Gisela Keller: «Erfüllen Qualität»
Ersteres kann Gisela Keller von der gleichnamigen Sägerei verstehen. Ein Eingriff in eine funktionierende Lieferkette mit eingespielten Mechanismen mache eine Sache komplizierter. Und, wenn dies nachträglich geschehe, auch teurer. Aussagen bezüglich fehlender Garantie oder, noch schlimmer, mangelnder Qualität empören sie. Schweizweit würden Bauten aus Schweizer Holz realisiert, und «natürlich müssen dabei die europaweit gültigen Qualitätsansprüche erfüllt werden».
Auch aus ihrer Sicht passierte der Fehler schlichtweg am Anfang. Die öffentliche Hand hätte bei der Ausschreibung Holz aus Schweizer Wald, wenn nicht vorschreiben, so doch als zu rechnende und abzuwägende Variante, erwähnen müssen. Oder sie müsste den Bereich Ökologie mehr gewichten. Dann wäre «automatisch klar», dass Holz mit Transporten aus Osteuropa «früh raus» wäre (ein LKW lädt 40 Kubikmeter), sagt Gisela Keller. Mit dem Preis, den sie für die Rundhölzer bezahlt hätten, hätten die Gemeinden wenigstens die Erntekosten decken können.
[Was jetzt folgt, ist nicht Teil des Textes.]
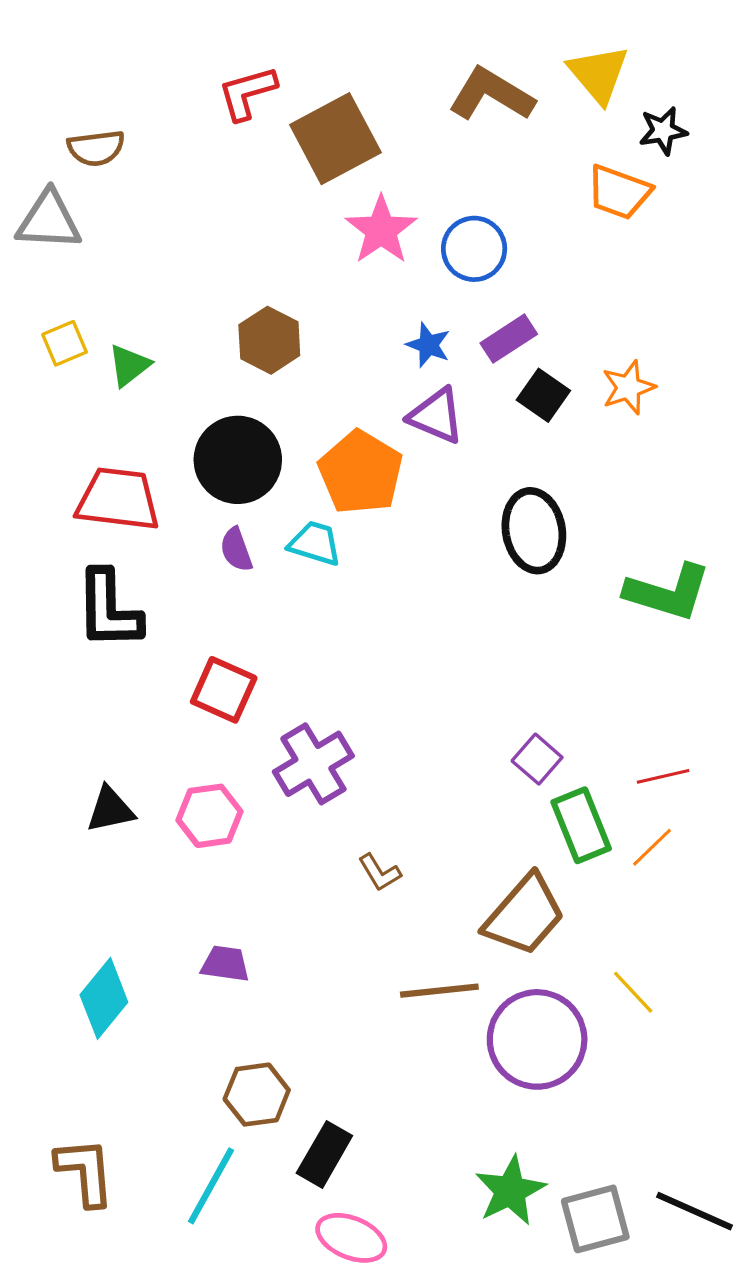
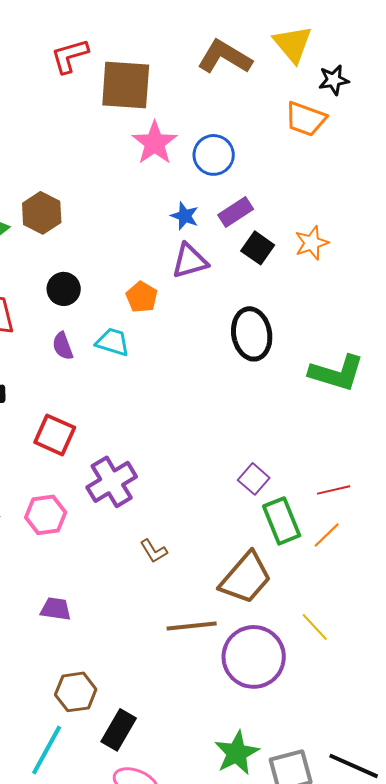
brown square: (335, 139) -> (126, 85), turned 32
brown hexagon: (269, 340) -> (42, 213), moved
purple triangle: (436, 416) -> (190, 261), turned -39
black circle: (238, 460) -> (64, 289), size x0.6
orange pentagon: (361, 472) -> (142, 297), size x0.6

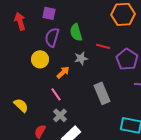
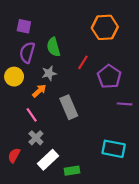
red line: (103, 46) -> (83, 62), turned -72
gray star: (81, 58) -> (49, 73), moved
gray rectangle: (102, 93) -> (69, 107), moved

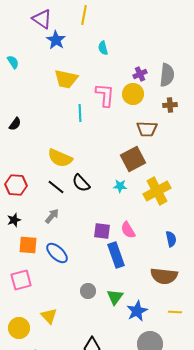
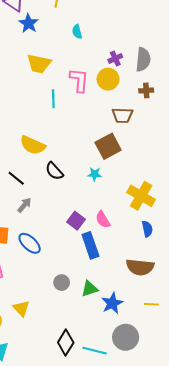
black line: (56, 187) -> (16, 178), moved
yellow cross: (157, 191) -> (141, 196), moved, turned -32
purple square: (102, 231) -> (76, 221), turned 30
green triangle: (115, 297) -> (89, 289), turned 36

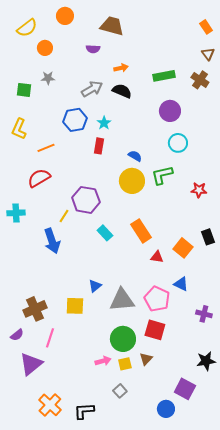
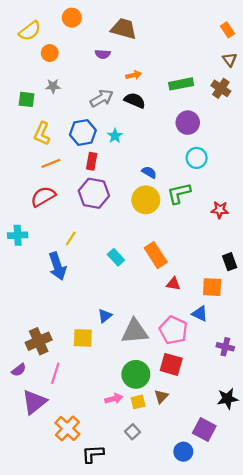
yellow L-shape: (19, 129) -> (42, 134), moved
red rectangle: (99, 146) -> (92, 161), moved
purple hexagon: (86, 200) -> (94, 193), moved
orange square: (183, 248) -> (212, 287), moved, turned -36
orange cross: (50, 405) -> (67, 428), moved

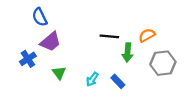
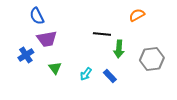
orange semicircle: (147, 35) -> (137, 15), moved
purple trapezoid: (50, 42) -> (47, 39), turned 30

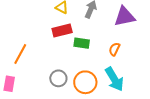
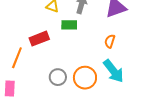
red rectangle: (62, 30) -> (39, 39), moved
green rectangle: (82, 43) -> (69, 25), moved

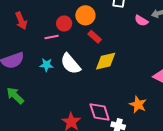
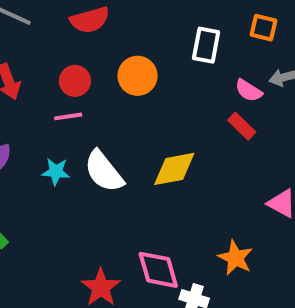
red circle: (64, 23) -> (75, 81), moved
red rectangle: (95, 37) -> (242, 126), moved

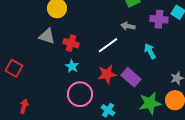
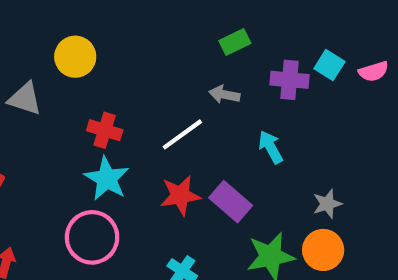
gray triangle: (47, 36) -> (25, 99), moved
cyan star: (72, 66) -> (107, 179), size x1.5
pink circle: (80, 94) -> (92, 237), moved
Förster bedauert fehlende Lobby
Als nach Stürmen und wegen dem Borkenkäfer Holz nach China verschifft wurde, musste auch Matthias Bürgin Kritik einstecken. Nun dreht er den Spiess um: Er hat in diesem Fall die Öffentlichkeit gesucht. Dass der Wald in der Gemeindebehörde keine Lobby hat, schmerzt ihn. Ebenso, dass Argumentationen von Grossunternehmern scheinbar blindlings übernommen und unnötige Transporte einfach in Kauf genommen werden. Auf der Strecke blieben regionale Wertschöpfung sowie der Erhalt von Arbeitsplätzen, bedauert er.
Beim Bau der neuen Freizeitanlage in Feuerthalen kürzlich schaffte er es gerade noch, dass bei der Aussenfassade Holz aus seinem Revier verbaut werden konnte. Für die für den Kindergarten trotzdem parat gemachten Fichten muss er nun andere Abnehmer finden.